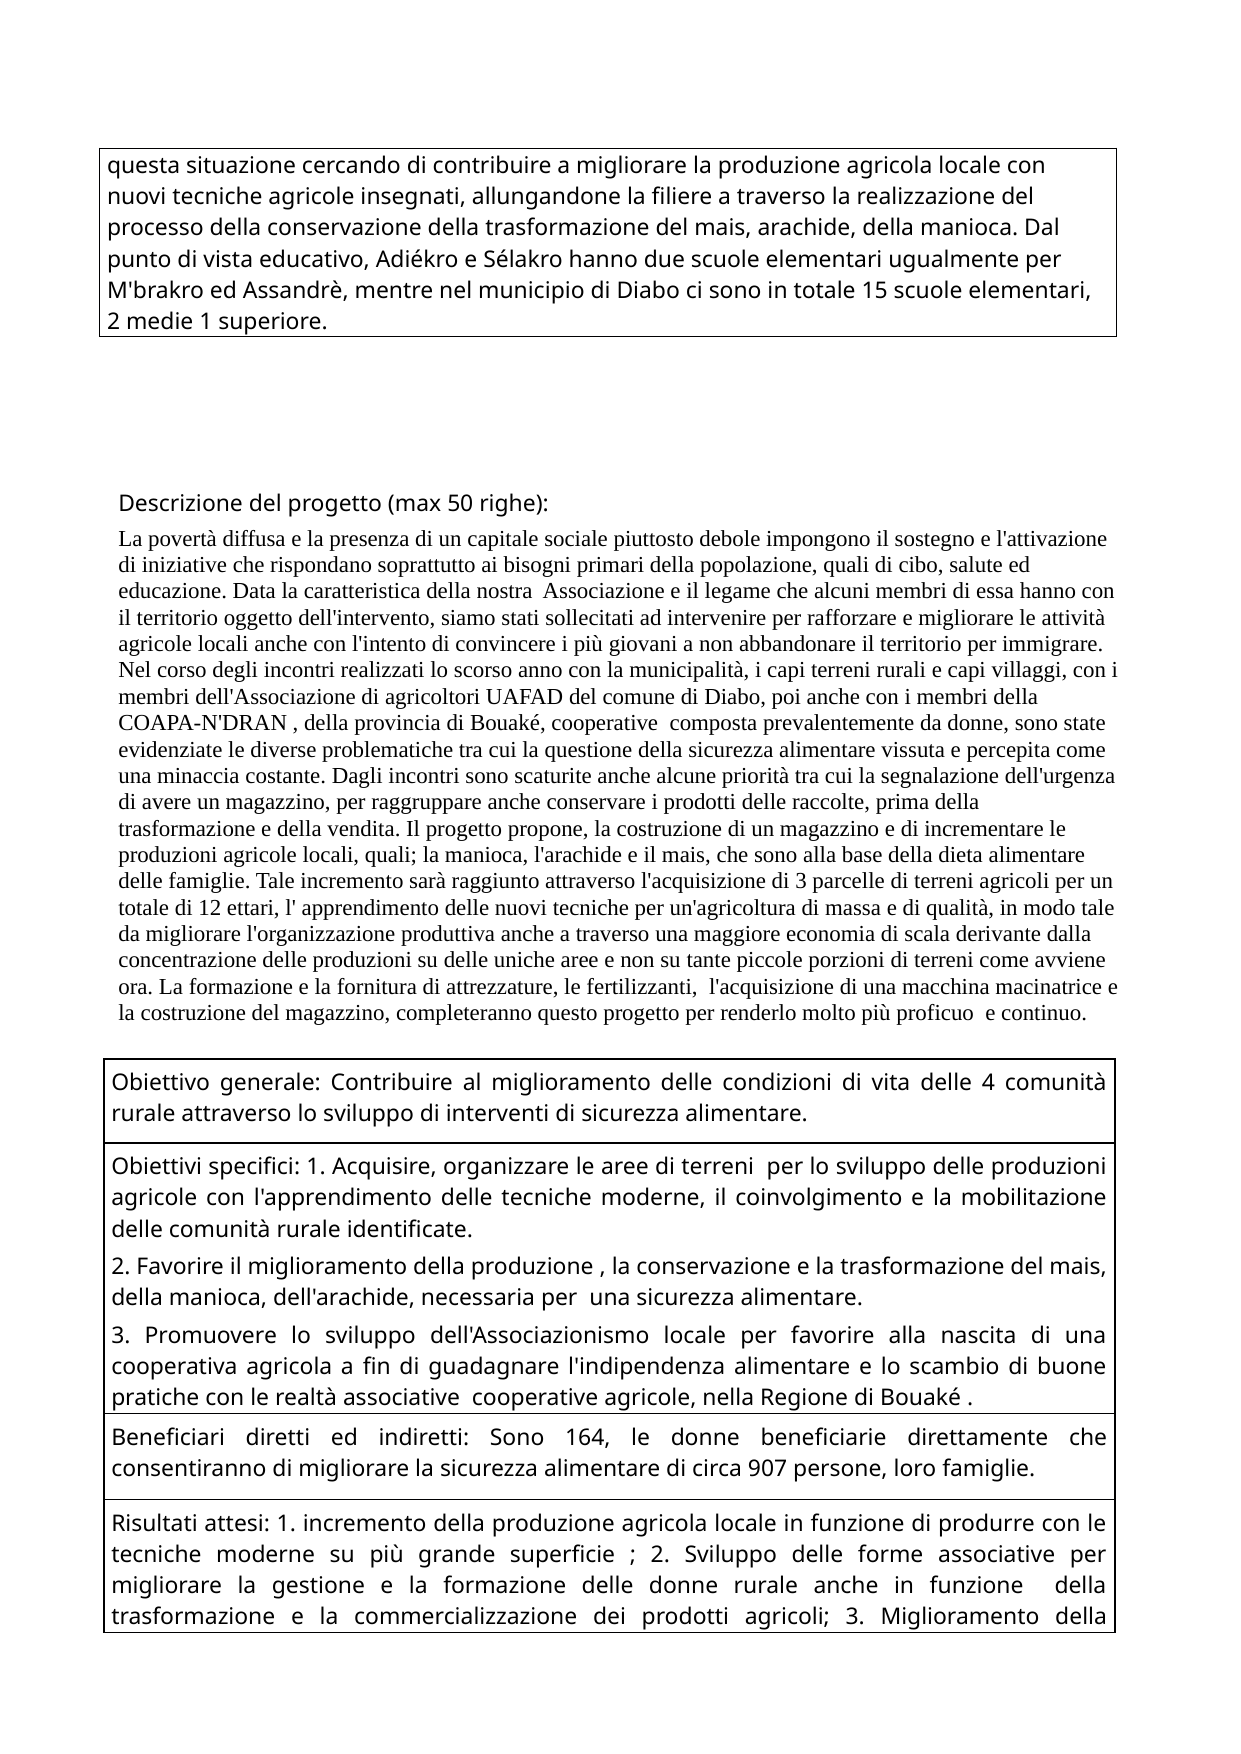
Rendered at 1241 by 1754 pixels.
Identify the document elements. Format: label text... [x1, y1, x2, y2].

table_header Obiettivo generale: Contribuire al miglioramento delle condizioni di vita delle 4 comunità rurale attraverso lo sviluppo di interventi di sicurezza alimentare. [105, 1060, 1114, 1142]
table_header questa situazione cercando di contribuire a migliorare la produzione agricola locale con nuovi tecniche agricole insegnati, allungandone la filiere a traverso la realizzazione del processo della conservazione della trasformazione del mais, arachide, della manioca. Dal punto di vista educativo, Adiékro e Sélakro hanno due scuole elementari ugualmente per M'brakro ed Assandrè, mentre nel municipio di Diabo ci sono in totale 15 scuole elementari, 2 medie 1 superiore. [100, 149, 1116, 336]
table_cell Obiettivi specifici: 1. Acquisire, organizzare le aree di terreni per lo sviluppo delle produzioni agricole con l'apprendimento delle tecniche moderne, il coinvolgimento e la mobilitazione delle comunità rurale identificate. 2. Favorire il miglioramento della produzione , la conservazione e la trasformazione del mais, della manioca, dell'arachide, necessaria per una sicurezza alimentare. 3. Promuovere lo sviluppo dell'Associazionismo locale per favorire alla nascita di una cooperativa agricola a fin di guadagnare l'indipendenza alimentare e lo scambio di buone pratiche con le realtà associative cooperative agricole, nella Regione di Bouaké . [105, 1144, 1114, 1413]
text La povertà diffusa e la presenza di un capitale sociale piuttosto debole impongono il sostegno e l'attivazione di iniziative che rispondano soprattutto ai bisogni primari della popolazione, quali di cibo, salute ed educazione. Data la caratteristica della nostra Associazione e il legame che alcuni membri di essa hanno con il territorio oggetto dell'intervento, siamo stati sollecitati ad intervenire per rafforzare e migliorare le attività agricole locali anche con l'intento di convincere i più giovani a non abbandonare il territorio per immigrare. Nel corso degli incontri realizzati lo scorso anno con la municipalità, i capi terreni rurali e capi villaggi, con i membri dell'Associazione di agricoltori UAFAD del comune di Diabo, poi anche con i membri della COAPA-N'DRAN , della provincia di Bouaké, cooperative composta prevalentemente da donne, sono state evidenziate le diverse problematiche tra cui la questione della sicurezza alimentare vissuta e percepita come una minaccia costante. Dagli incontri sono scaturite anche alcune priorità tra cui la segnalazione dell'urgenza di avere un magazzino, per raggruppare anche conservare i prodotti delle raccolte, prima della trasformazione e della vendita. Il progetto propone, la costruzione di un magazzino e di incrementare le produzioni agricole locali, quali; la manioca, l'arachide e il mais, che sono alla base della dieta alimentare delle famiglie. Tale incremento sarà raggiunto attraverso l'acquisizione di 3 parcelle di terreni agricoli per un totale di 12 ettari, l' apprendimento delle nuovi tecniche per un'agricoltura di massa e di qualità, in modo tale da migliorare l'organizzazione produttiva anche a traverso una maggiore economia di scala derivante dalla concentrazione delle produzioni su delle uniche aree e non su tante piccole porzioni di terreni come avviene ora. La formazione e la fornitura di attrezzature, le fertilizzanti, l'acquisizione di una macchina macinatrice e la costruzione del magazzino, completeranno questo progetto per renderlo molto più proficuo e continuo. [118, 525, 1122, 1026]
table_cell Risultati attesi: 1. incremento della produzione agricola locale in funzione di produrre con le tecniche moderne su più grande superficie ; 2. Sviluppo delle forme associative per migliorare la gestione e la formazione delle donne rurale anche in funzione della trasformazione e la commercializzazione dei prodotti agricoli; 3. Miglioramento della [105, 1500, 1114, 1632]
table_cell Beneficiari diretti ed indiretti: Sono 164, le donne beneficiarie direttamente che consentiranno di migliorare la sicurezza alimentare di circa 907 persone, loro famiglie. [105, 1414, 1114, 1499]
text Descrizione del progetto (max 50 righe): [118, 487, 1122, 518]
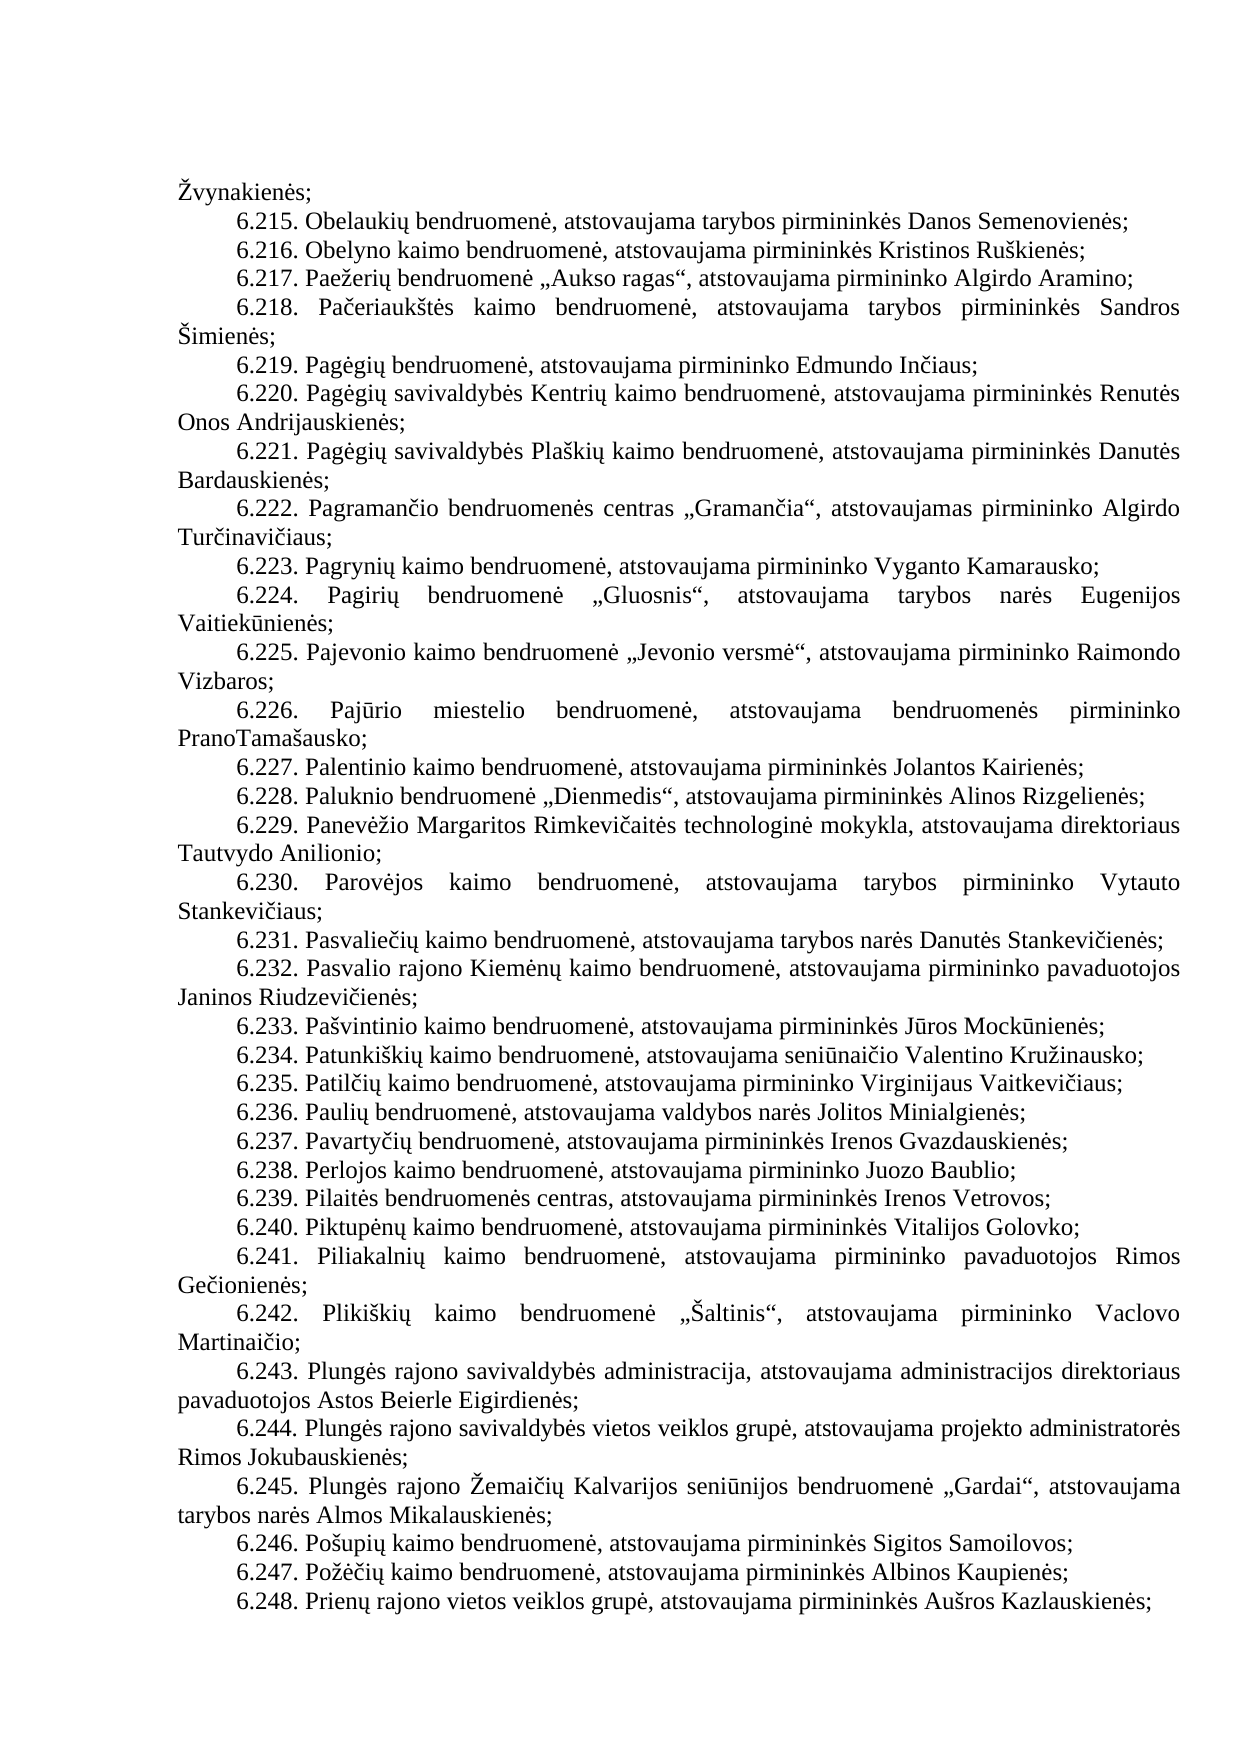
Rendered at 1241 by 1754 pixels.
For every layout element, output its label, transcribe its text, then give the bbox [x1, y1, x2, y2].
* * * * * * *
◆ Objective: Gather every line of the records that contains the word "comunità".

◆ Answer to this problem:
table_header Obiettivo generale: Contribuire al miglioramento delle condizioni di vita delle 4 comunità rurale attraverso lo sviluppo di interventi di sicurezza alimentare. [105, 1060, 1114, 1142]
table_cell Obiettivi specifici: 1. Acquisire, organizzare le aree di terreni per lo sviluppo delle produzioni agricole con l'apprendimento delle tecniche moderne, il coinvolgimento e la mobilitazione delle comunità rurale identificate. 2. Favorire il miglioramento della produzione , la conservazione e la trasformazione del mais, della manioca, dell'arachide, necessaria per una sicurezza alimentare. 3. Promuovere lo sviluppo dell'Associazionismo locale per favorire alla nascita di una cooperativa agricola a fin di guadagnare l'indipendenza alimentare e lo scambio di buone pratiche con le realtà associative cooperative agricole, nella Regione di Bouaké . [105, 1144, 1114, 1413]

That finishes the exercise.